Messina Denaro: «Ho partecipato al sequestro ma non all’omicidio del piccolo Giuseppe Di Matteo»

Il sequestro sì, l’omicidio no. Matteo Messina Denaro tenta di ridimensionare il suo ruolo nell’uccisione di Giuseppe Di Matteo, il ragazzo strangolato e sciolto nell’acido in un casolare nelle campagne di San Giuseppe Jato, nel Palermitano, l’11 gennaio del 1996 dopo anni di sequestro, a pochi giorni dal suo 15esimo compleanno. Il boss stragista ha provato a scaricare su Giovanni Brusca la responsabilità di avere ordinato l’omicidio del bambino. Messina Denaro, come riporta Live Sicilia, avrebbe ricostruito così la vicenda rispondendo alle domande del giudice per le indagini preliminari Alfredo Montalto. Giuseppe Di Matteo venne rapito quando aveva 12 anni, nel maneggio di Villabate (in provincia di Palermo), dove andava a cavallo, il 23 novembre del 1993.

Con il sequestro, la mafia voleva indurre il padre Santino Di Matteo, diventato collaboratore di giustizia, a ritrattare le sue rivelazioni. Nell’attesa di un ripensamento che non ci fu, Giuseppe venne trasferito da una prigione all’altra nelle province di Palermo, Trapani e Agrigento. La prima masseria nella quale fu portato nel bagagliaio di un’auto incappucciato, si trovava a Campobello di Mazara.
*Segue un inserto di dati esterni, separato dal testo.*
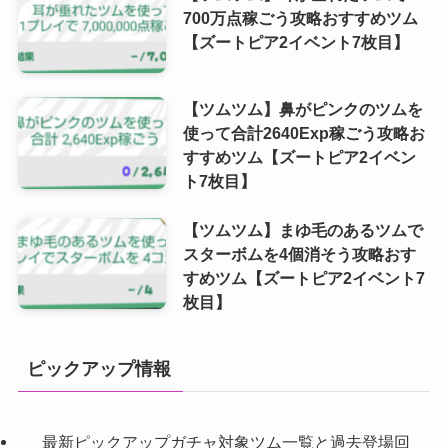
700万点稼ごう攻略おすすめツム
【ズートピア2イベント7枚目】
【ツムツム】鼻がピンクのツムを
使って合計2640Exp稼ごう攻略お
すすめツム【ズートピア2イベン
ト7枚目】
【ツムツム】まゆ毛のあるツムで
スターボムを4個消そう攻略おす
すめツム【ズートピア2イベント7
枚目】
ピックアップ情報
最新ピックアップガチャ対象ツム一覧と過去登場回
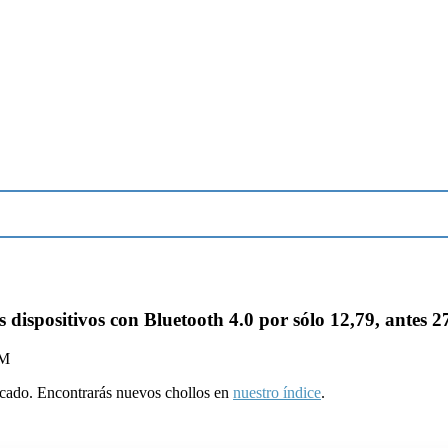
 dispositivos con Bluetooth 4.0 por sólo 12,79, antes 2
PM
ducado. Encontrarás nuevos chollos en
nuestro índice
.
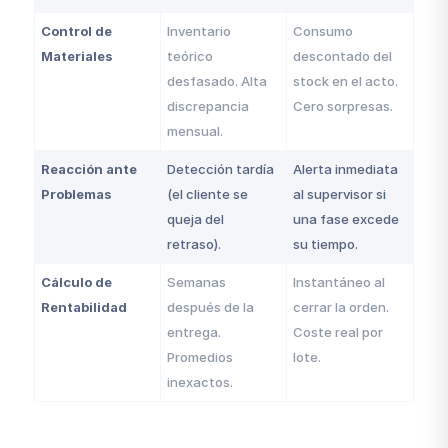
Control de
Inventario
Consumo
Materiales
teórico
descontado del
desfasado. Alta
stock en el acto.
discrepancia
Cero sorpresas.
mensual.
Reacción ante
Detección tardía
Alerta inmediata
Problemas
(el cliente se
al supervisor si
queja del
una fase excede
retraso).
su tiempo.
Cálculo de
Semanas
Instantáneo al
Rentabilidad
después de la
cerrar la orden.
entrega.
Coste real por
Promedios
lote.
inexactos.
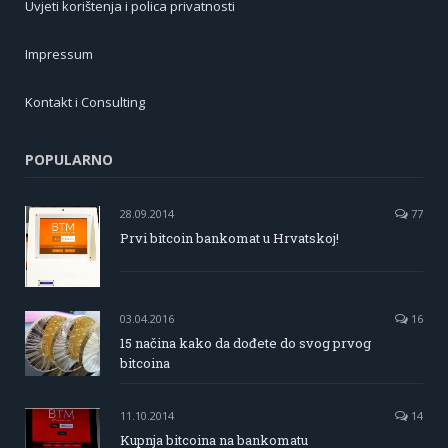
Uvjeti korištenja i polica privatnosti
Impressum
Kontakt i Consulting
POPULARNO
28.09.2014
77
Prvi bitcoin bankomat u Hrvatskoj!
03.04.2016
16
15 načina kako da dođete do svog prvog
bitcoina
11.10.2014
14
Kupnja bitcoina na bankomatu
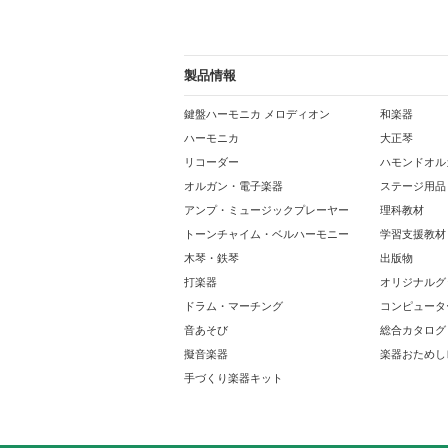
製品情報
鍵盤ハーモニカ メロディオン
和楽器
ハーモニカ
大正琴
リコーダー
ハモンドオル
オルガン・電子楽器
ステージ用品
アンプ・ミュージックプレーヤー
理科教材
トーンチャイム・ベルハーモニー
学習支援教材
木琴・鉄琴
出版物
打楽器
オリジナルグ
ドラム・マーチング
コンピュータ
音あそび
総合カタログ
擬音楽器
楽器おためし
手づくり楽器キット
La cittadina del Trapanese dove sono stati trovati anche i covi in cui Messina Denaro avrebbe trascorso gli ultimi dei suoi trent’anni di latitanza prima dell’arresto. Qui il ragazzino trascorse un periodo della sua prigionia nella casa di campagna di Giuseppe Costa, fedelissimo del boss Messina Denaro. Dopo un calvario di oltre due anni, l’11 gennaio del 1996 fu strangolato e sciolto nell’acido. Proprio da questo Messina Denaro ha preso ora le distanze. Quell’ordine, ha ripetuto, non partì da lui.